Photostable molecules on chip: integrated single photon sources for quantum technologies (Conference Presentation)

Efficient quantum light sources and non-linear optical elements at the few photon level are the basic ingredients for most applications in nano and quantum technologies. On the other hand, a scalable platform for quantum ICT typically requires reliable light matter interfaces and on-chip integration. In this work we demonstrate the potential of a novel hybrid technology which combines single organic molecules as quantum emitters and dielectric chips [1]. Dibenzoterrylene molecules in anthracene crystals (DBT:Ac) are particularly suitable quantum systems for this task, since they exhibit long-term photostability in thin samples [2], easy fabrication methods and life-time limited emission at cryogenic temperatures [3]. We demonstrate at room temperature the emission of single photons from DBT molecules into ridge waveguides with a branching ratio up to 40%. The overall single-photon source efficiency, including emission into the guided mode, propagation losses, and emission into a quasi-gaussian mode in free space, is estimated around 16%. These results are competitive with state-of-the-art single photon emission into propagating guided modes from solid state systems [4], while offering a novel platform with unprecedented versatility.
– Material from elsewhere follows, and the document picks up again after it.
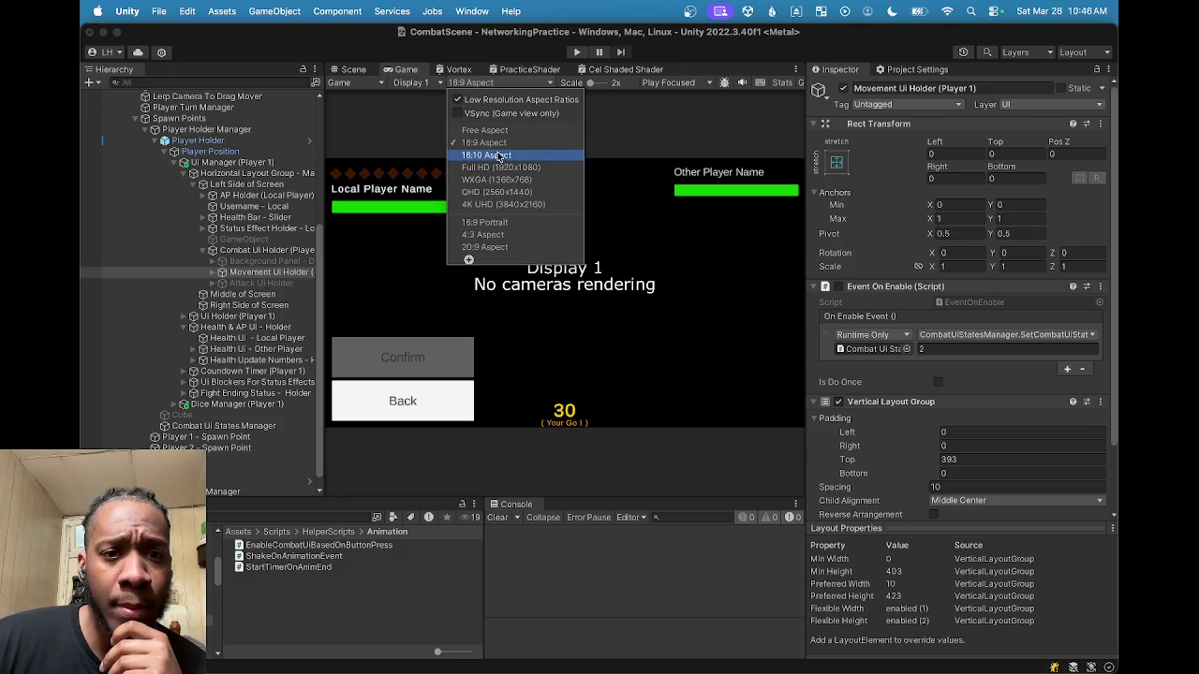
left_click(484, 246)
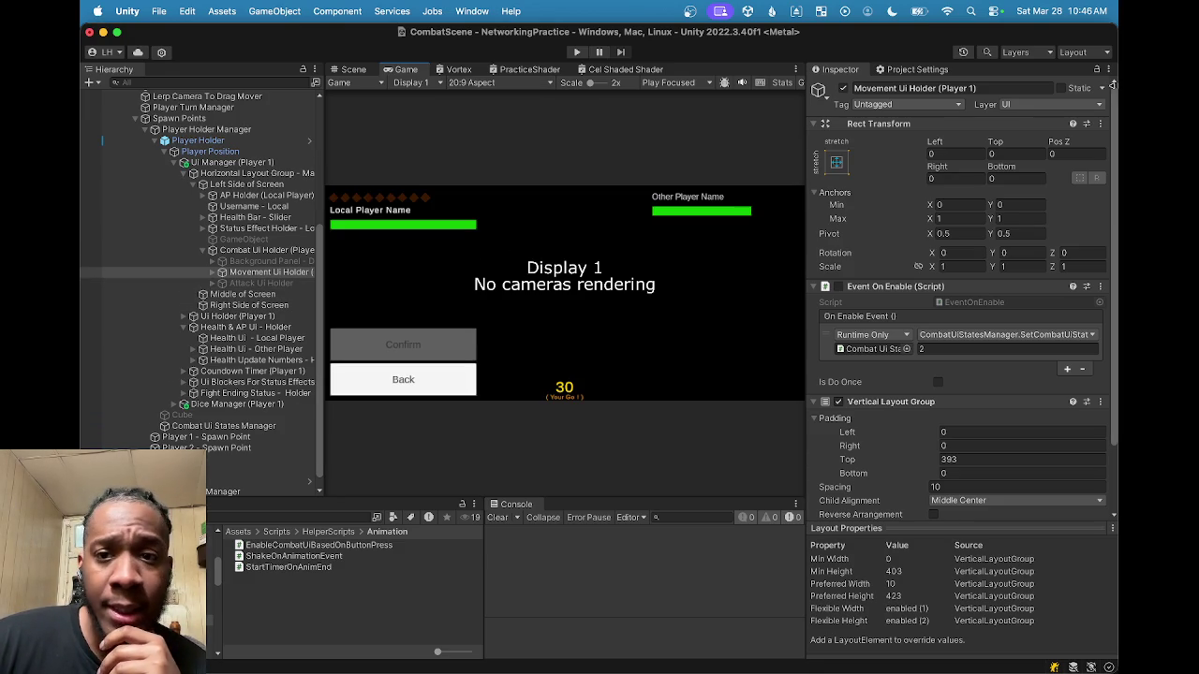
left_click(843, 88)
References [1] P. Lombardi et al., Arxiv: 1701.00459v1 (2017). [2] C. Toninelli et al., Opt. Express 18, 6577 (2010). [3] A. A. L. Nicolet et al., ChemPhysChem 8, 1929 (2007). [4] I. Zadeh et al., Nano Lett. 16, 2289 (2016); R. S. Daveau et al., Arxiv: 1610.08670v1 (2016). [5] J. Hwang et. al., New J. Phys. 13, 085009 (2011); H.-W. Lee et al., Phys. Rev. A 63, 012305 (2000).